Created initial patch.

#8 @chetan200891
7 weeks ago

  • Keywords has-patch added; needs-patch removed

#9 @chetan200891
7 weeks ago

Created patch while showing demo of contributing to core in a local meetup.

This ticket was mentioned in Slack in #core-site-health by afragen. View the logs.


7 weeks ago

#11 @afragen
7 weeks ago

  • Keywords needs-copy-review added

This ticket was mentioned in Slack in #core by david.baumwald. View the logs.


7 weeks ago

@garrett-eclipse
6 weeks ago

Refresh to improve the copy and account for provided feedback

#13 @garrett-eclipse
6 weeks ago

  • Keywords 2nd-opinion good-first-bug removed
  • Owner set to garrett-eclipse
  • Status changed from new to accepted

Thanks for the patch @chetan200891 I've taken into account @johnjamesjacoby & @SergeyBiryukov & @ayeshrajans for refresh 48044.2.diff.

I've left in review to get thoughts on the current string below;
'UTF8MB4 is the character encoding WordPress prefers for database storage because it safely supports the widest set of characters and letters, including Emoji, enabling better support for non-English languages.'

Note: I did switch to use 'character encoding' over 'database encoding' as it is more accurate.

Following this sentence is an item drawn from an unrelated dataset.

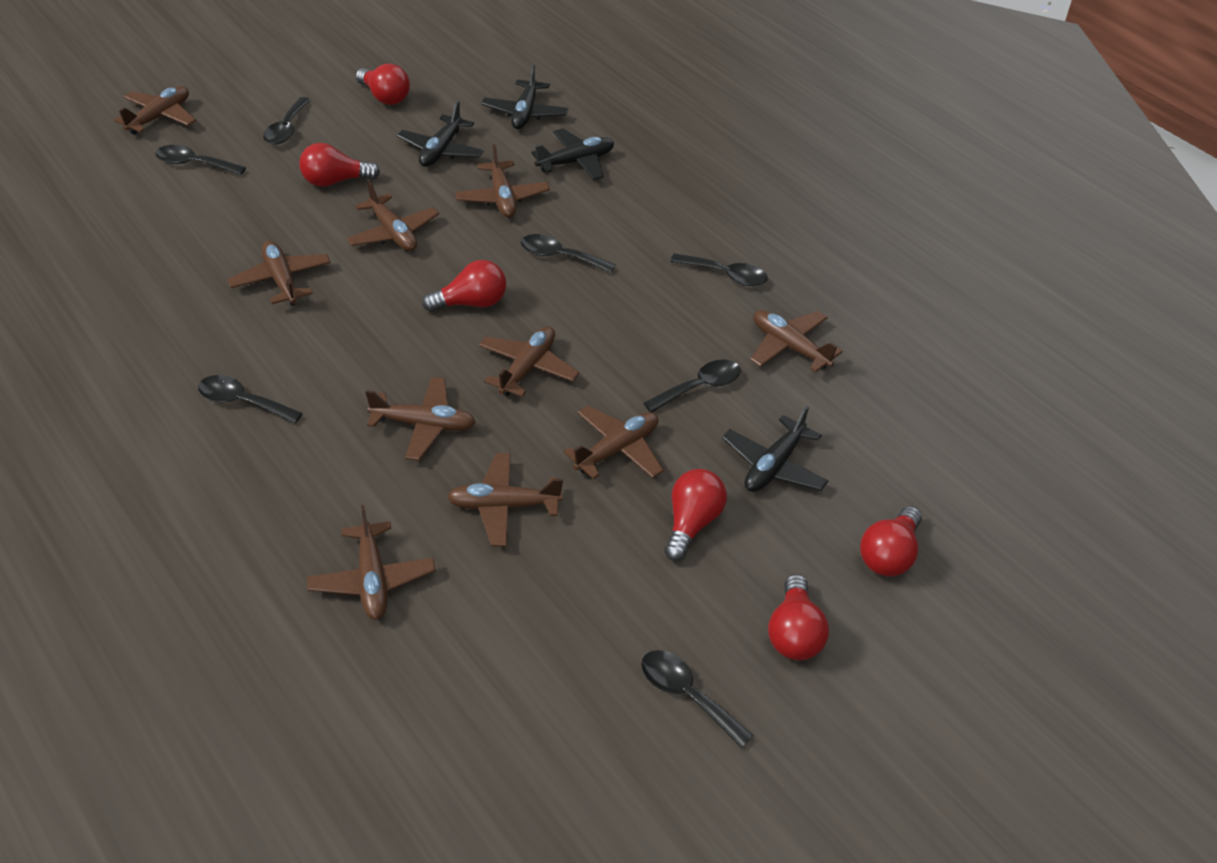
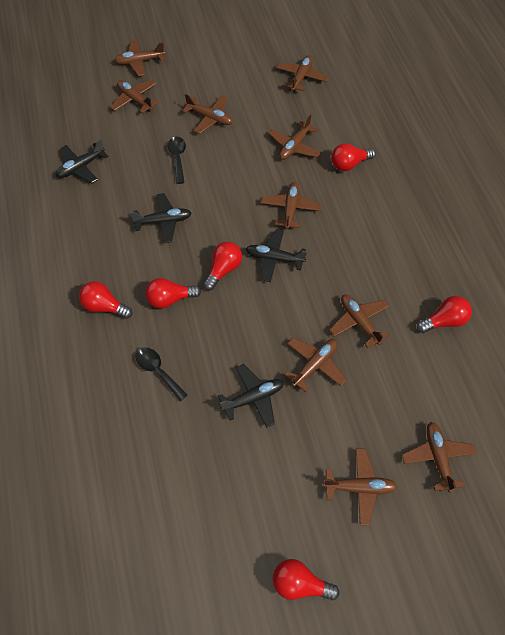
black spoon: 7 -> 2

Thoughts? If we can get consensus this may be able to make 5.3 beta3

#14 @ayeshrajans
6 weeks ago

IMO, the text in #13 sounds perfect.

@garrett-eclipse
6 weeks ago

Refresh for better accuracy

#15 @garrett-eclipse
6 weeks ago

Sorry, I realized some minor inaccuracies as I read the definitions it's a character set used for database storage and a character set is a set of characters and encodings.

To account for this I refreshed in 48044.3.diff

New string for review;

'UTF8MB4 is the character set WordPress prefers for database storage because it safely supports the widest set of characters and encodings, including Emoji, enabling better support for non-English languages.'

#16 @garrett-eclipse
6 weeks ago

Thanks @ayeshrajans I tweaked it slightly in comment#15 after reading some more definitions online.

#17 @SergeyBiryukov
6 weeks ago

  • Resolution set to fixed
  • Status changed from accepted to closed

In 46402:

Site Health: Improve the wording for UTF8MB4 test description.

Props garrett-eclipse, chetan200891, johnjamesjacoby, ayeshrajans.
Fixes #48044.

Note: See TracTickets for help on using tickets.